§ WHAT TO WORK ON
Every entry must be given again exactly. Include no pictures.

§ DATA TO EXAMINE
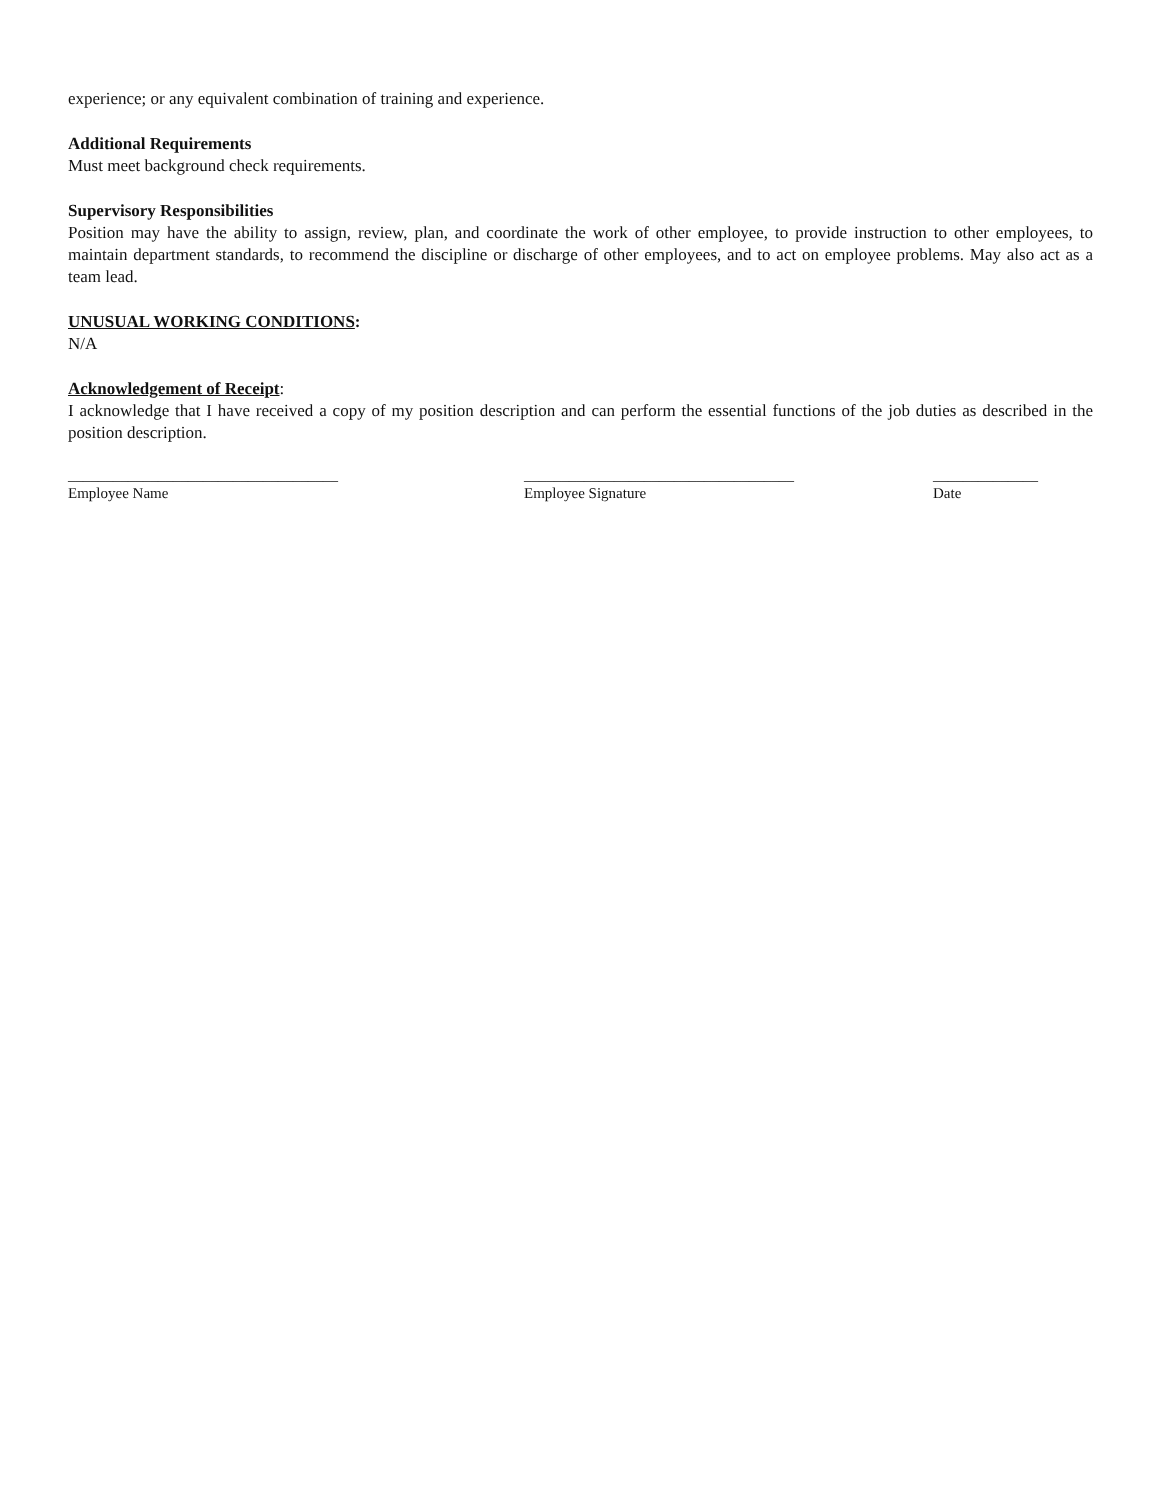experience; or any equivalent combination of training and experience.
Additional Requirements
Must meet background check requirements.
Supervisory Responsibilities
Position may have the ability to assign, review, plan, and coordinate the work of other employee, to provide instruction to other employees, to maintain department standards, to recommend the discipline or discharge of other employees, and to act on employee problems. May also act as a team lead.
UNUSUAL WORKING CONDITIONS:
N/A
Acknowledgement of Receipt:
I acknowledge that I have received a copy of my position description and can perform the essential functions of the job duties as described in the position description.
____________________________________
Employee Name
____________________________________
Employee Signature
______________
Date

§ RESPONSE FOR THIS EXERCISE
experience; or any equivalent combination of training and experience.
Additional Requirements
Must meet background check requirements.
Supervisory Responsibilities
Position may have the ability to assign, review, plan, and coordinate the work of other employee, to provide instruction to other employees, to maintain department standards, to recommend the discipline or discharge of other employees, and to act on employee problems. May also act as a team lead.
UNUSUAL WORKING CONDITIONS:
N/A
Acknowledgement of Receipt:
I acknowledge that I have received a copy of my position description and can perform the essential functions of the job duties as described in the position description.
____________________________________
Employee Name
____________________________________
Employee Signature
______________
Date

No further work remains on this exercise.